_Work order_
Please print each entry below exactly as it stands, but without any pictures.

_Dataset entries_
------

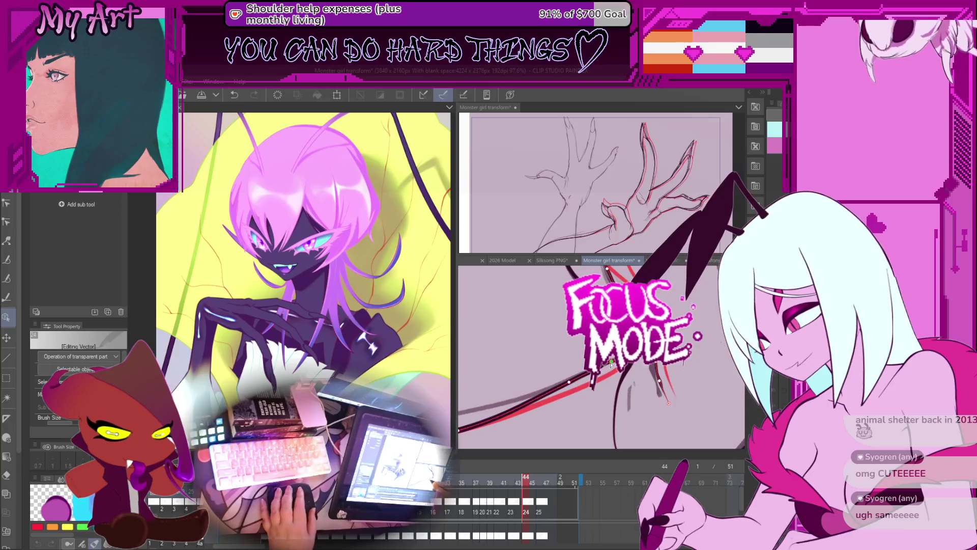
Step back two frames, stroke along the arm line and select the dark arm curve on the next frame.
key("Left")
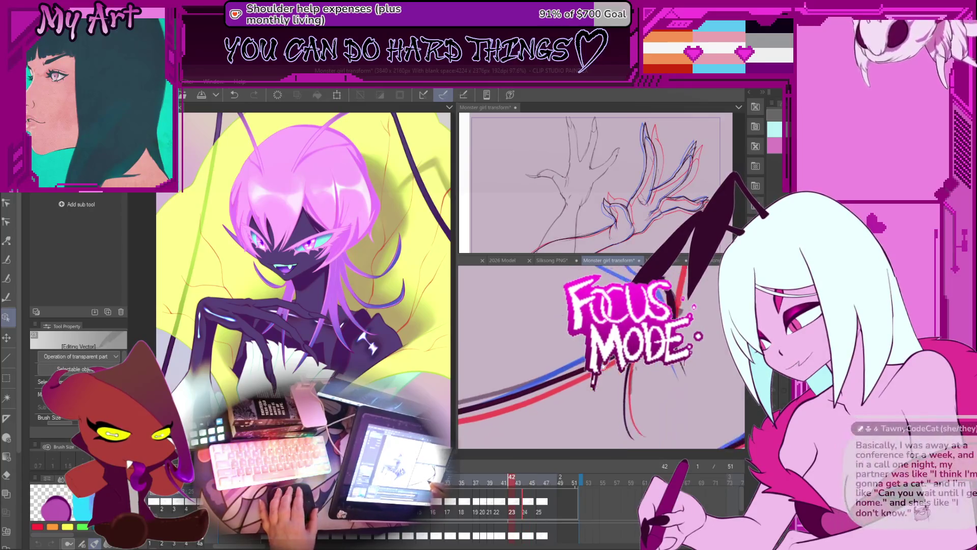
key("Left")
left_click_drag(611, 366, 688, 373)
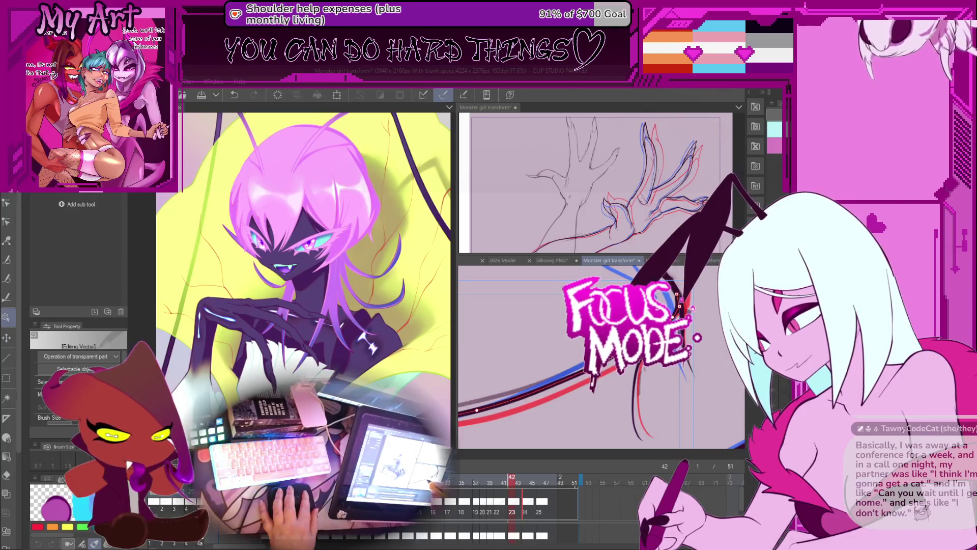
left_click_drag(596, 359, 613, 374)
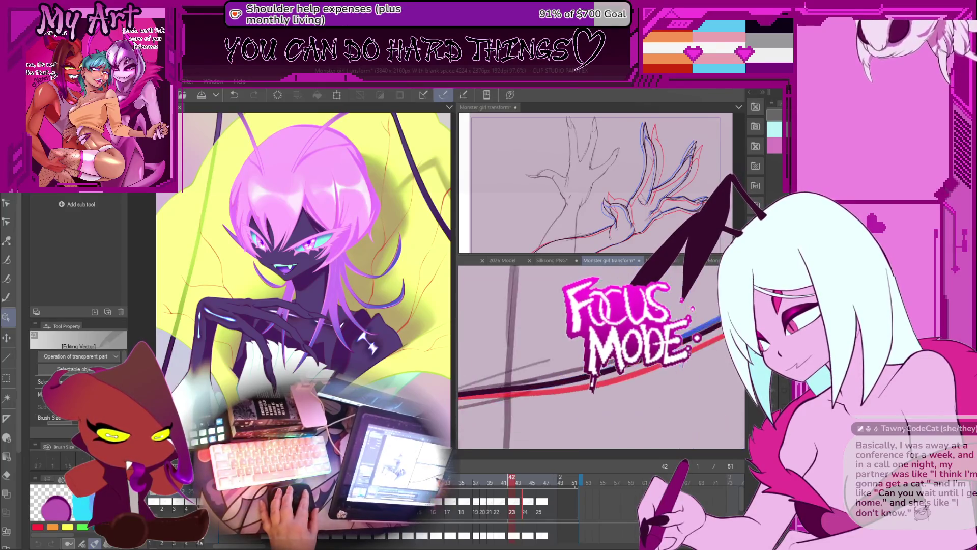
left_click(603, 373)
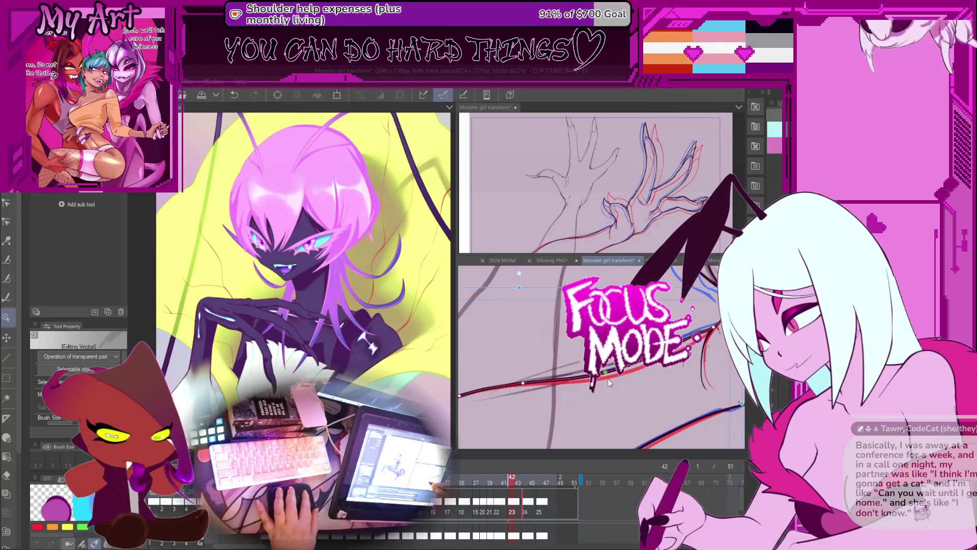
key("Right")
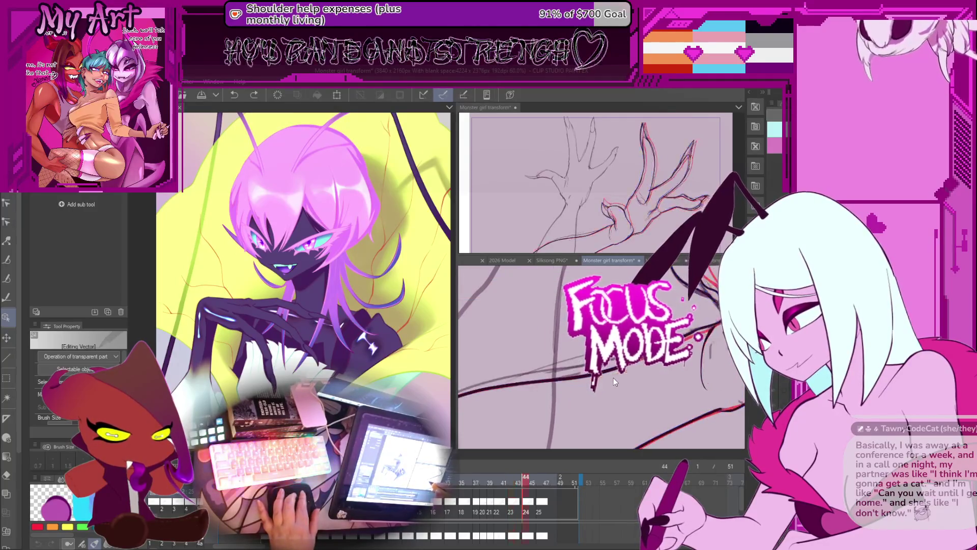
left_click_drag(613, 378, 626, 368)
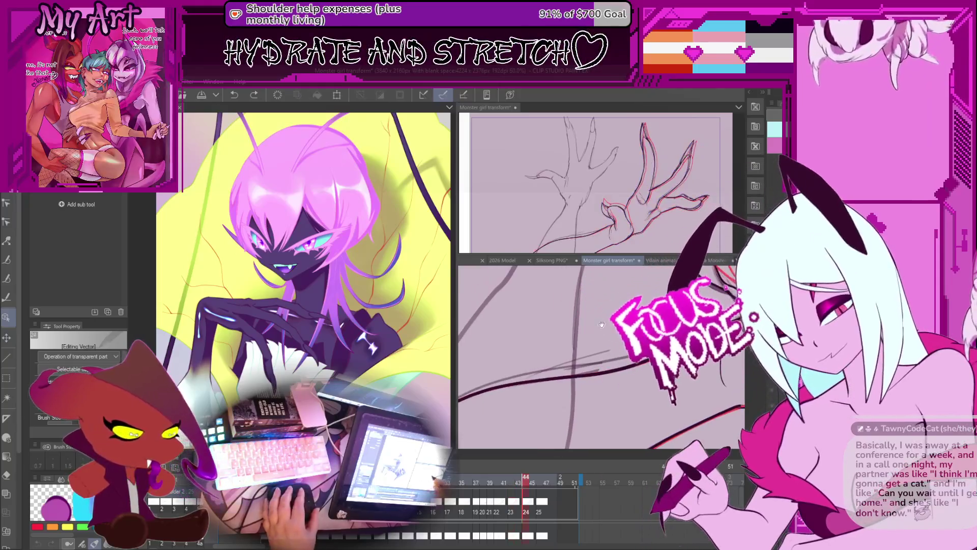
left_click(631, 368)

------

_Completed exercise_
Step back two frames, stroke along the arm line and select the dark arm curve on the next frame.
key("Left")
key("Left")
left_click_drag(611, 366, 688, 373)
left_click_drag(596, 359, 613, 374)
left_click(603, 373)
key("Right")
left_click_drag(613, 378, 626, 368)
left_click(631, 368)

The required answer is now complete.